So I have seen the puppeteer-cluster package but that has very manual examples my situation is very dynamic so i'll try my best to explain.
Ok So I have an app in which users schedule posts. Once the time of posting arrives puppeteer runs, goes to the site, logs in the user using creds from my app's db, and posts the content fairly simple.
Now the problem arises when says 20 users all decided to post today at 1pm. Now puppeteer spawns 25 chromium instances which messess with the server cause of limited RAM. What I am asking basically is how can achieve the following: 1). Limit puppeteer's concurrency to 10 instances. Any more then that then it should basically do it in batches like do 10 first then close them and start 10 again etc. 2). If less then 10 then just keep normal functionality.

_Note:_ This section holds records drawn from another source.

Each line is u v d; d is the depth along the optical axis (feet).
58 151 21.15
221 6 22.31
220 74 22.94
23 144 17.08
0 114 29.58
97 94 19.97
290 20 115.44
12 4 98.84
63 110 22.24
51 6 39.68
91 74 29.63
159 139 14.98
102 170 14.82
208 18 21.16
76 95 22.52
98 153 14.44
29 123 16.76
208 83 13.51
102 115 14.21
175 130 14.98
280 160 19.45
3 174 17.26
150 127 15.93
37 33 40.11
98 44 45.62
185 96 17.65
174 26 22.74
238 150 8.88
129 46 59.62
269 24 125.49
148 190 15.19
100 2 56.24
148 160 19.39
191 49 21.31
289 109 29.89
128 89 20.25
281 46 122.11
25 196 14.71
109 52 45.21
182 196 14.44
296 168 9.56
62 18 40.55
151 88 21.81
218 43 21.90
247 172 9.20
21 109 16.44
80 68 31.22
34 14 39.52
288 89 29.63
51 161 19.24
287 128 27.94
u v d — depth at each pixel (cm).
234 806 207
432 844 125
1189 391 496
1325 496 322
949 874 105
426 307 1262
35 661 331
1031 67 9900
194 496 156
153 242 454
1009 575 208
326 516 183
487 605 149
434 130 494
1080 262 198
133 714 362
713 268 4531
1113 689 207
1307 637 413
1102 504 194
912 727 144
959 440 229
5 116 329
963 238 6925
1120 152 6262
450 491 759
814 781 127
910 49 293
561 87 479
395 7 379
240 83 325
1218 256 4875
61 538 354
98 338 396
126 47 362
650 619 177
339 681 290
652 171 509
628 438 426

I know this seems like I m giving you homework but trust me i just need some guidance a little help or pointing me in the right direction would suffice. or if you could tell me how to use this: puppeteer-cluster dynamically to suit my needs. Many thanks!
Code snippet:
const { Cluster } = require('puppeteer-cluster');
const runChunks = async (chunkArr, chunkSize) => {
//Launching cluster for each chunk
const cluster = await Cluster.launch({
concurrency: Cluster.CONCURRENCY_CONTEXT,
maxConcurrency: chunkSize, //Defined max chunksize
});
//Task to complete
await cluster.task(async ({ page, data: url }) => {
await page.goto(url);
console.log('Reached: ', url);
// Here goes the code for scraping task to complete ...
});
//Chunked array URLs queued for task completion
chunkArr.forEach(data => {
cluster.queue(data.url);
});
//Closing the cluster instance after it becomes idle
await cluster.idle();
await cluster.close();
};
function chunkArrGenerator(arr, chunkSize) {
let chunksArr = [];
let indexCounter = 0;
while (indexCounter <= (arr.length - 1)) {
chunksArr.push(arr.splice(0, chunkSize));
indexCounter++;
}
return chunksArr;
}
// assume request array having 100 objects with url data
let arr = [{ url: "https://www.amazon.in/" }, { url: "https://www.flipkart.com/" }, { url: "https://www.crateandbarrel.com/" }, { url: "https://www.cb2.com/" } /* so on ... */];
let size = 2; //chunk size
//Following line creates chunks of size 2, you change it to 10 as per your need
let chunks = chunkArrGenerator(arr, size);
//Executing each cluster on each chunk
chunks.forEach(async (chunk) => {
await runChunks(chunk, size);
});